The drop in software, semiconductor and computer shares came after the heads of computer networking companies Cisco Systems Inc. and 3Com Corp. said business deteriorated in the first three months of the year. After reaching all-time highs in mid-January, many of the stocks have lost a quarter or more of their value.

"People are realizing that 30 percent growth rates in earnings for these companies can't go on forever," said John Niedenberger, a money manager at Advanced Investment Management, which oversees $3.5 billion. "People who got in and paid premium prices are stampeding to get out."

The Dow Jones industrial average fell 18.88 to 6,877.68. Leading the drop, Philip Morris Cos. fell $3.375 to $122; Procter & Gamble Co. slipped $2 to $122.25; and International Business Machines Corp. lost $1.50 to $137.875.

The Nasdaq composite index, filled with computer-related shares, tumbled 20.05, or 1.6 percent, to 1,249.29. It was the biggest slump since Feb. 27, when 3Com's $6.1 billion buyout of U.S. Robotics Corp. left investors unimpressed. The Nasdaq fell as much as 29.58 during the day.

The Standard & Poor's 500 index dropped 3.89 to 785.77, almost 4 percent below its all-time high of 816.29 on Feb. 18.

Among other broad U.S. stock indexes, the Russell 2,000 index of small capitalization stocks fell 3.14 to 351.79, a three-month low; the Wilshire 5,000 index, made up of stocks on the New York, American and Nasdaq stock exchanges, dropped 49.32 to 7,468.57; the American Stock Exchange composite index lost 3.66 to 591.79; and the S&P 400 midcap index slid 1.88 to 258.94.

Yesterday's most active stocks were Cisco Systems, Ascend Communications, Intel, Microsoft and Micron Technology Inc.

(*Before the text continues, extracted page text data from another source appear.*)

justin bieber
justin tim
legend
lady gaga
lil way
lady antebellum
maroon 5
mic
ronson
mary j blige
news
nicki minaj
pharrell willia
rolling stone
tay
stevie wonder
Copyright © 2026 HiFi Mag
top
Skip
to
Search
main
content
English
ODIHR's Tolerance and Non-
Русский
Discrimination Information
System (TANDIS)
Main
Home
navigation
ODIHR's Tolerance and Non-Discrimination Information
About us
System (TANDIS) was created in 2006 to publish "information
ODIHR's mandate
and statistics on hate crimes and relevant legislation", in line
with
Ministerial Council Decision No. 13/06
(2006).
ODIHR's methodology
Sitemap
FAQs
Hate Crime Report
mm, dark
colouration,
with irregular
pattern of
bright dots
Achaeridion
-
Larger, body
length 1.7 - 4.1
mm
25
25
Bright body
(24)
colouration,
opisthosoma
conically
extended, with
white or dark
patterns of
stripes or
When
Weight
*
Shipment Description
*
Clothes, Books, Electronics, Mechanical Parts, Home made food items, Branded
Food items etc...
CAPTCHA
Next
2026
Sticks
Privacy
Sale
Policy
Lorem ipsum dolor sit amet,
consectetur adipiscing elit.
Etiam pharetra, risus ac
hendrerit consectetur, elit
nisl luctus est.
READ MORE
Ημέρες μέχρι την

The yield on the benchmark 30-year Treasury bond rose 2 basis points to 6.98 percent, its highest since late September.

About 1,550 stocks fell and 926 rose on the New York Stock Exchange, the fourth time in the last five days that decliners swamped advancers by more than 500 shares. Roughly 536 million shares traded, above the three-month daily average of 491 million.

Shares of Cisco Systems fell $3.50 before recovering to $50, down 37.5 cents. President John Chambers said Internet service companies are cutting back on purchases of computer networking equipment.

3Com dropped $1.5625 to $32.1875 after Chairman and Chief Executive Eric Benhamou said the pace of revenue growth continued to slow in February after a disappointing January.

AMG Data Services, an Arcata, Calif., company that tracks mutual fund money flows, reported that about $94.5 million was pulled from technology funds in the five weeks that ended March 12.

Intel fell $3.375 to $133.375, and is down 17 percent from its all-time high of $162.25 on Jan. 31. Microsoft dropped $2.875 to $96.75; America Online Inc. fell $3.875 to $38.875; Ascend Communications Inc. dropped $2.375 to $45.75; U.S. Robotics fell $2.625 to $54.125; and Micron Technology Inc. fell $1.625 to $38.375.

One exception was Adobe Systems Inc., which rose $3.75 to $38.625 after the maker of graphics and design software reported better-than-expected fiscal first-quarter earnings of 63 cents a share.

Retailers, whose profits are likely to benefit as business and consumers spend more money, were among the day's biggest gainers. The S&P general retailers index rose 0.90 to an all-time high of 64.14.

Wal-Mart Stores Inc. climbed 75 cents to $29.875; Federated Department Stores Inc. rose $1.125 to $37.875; Dayton Hudson Corp. gained 62.5 cents to $43.875; and Toys "R" Us Inc. gained 25 cents to $28.25.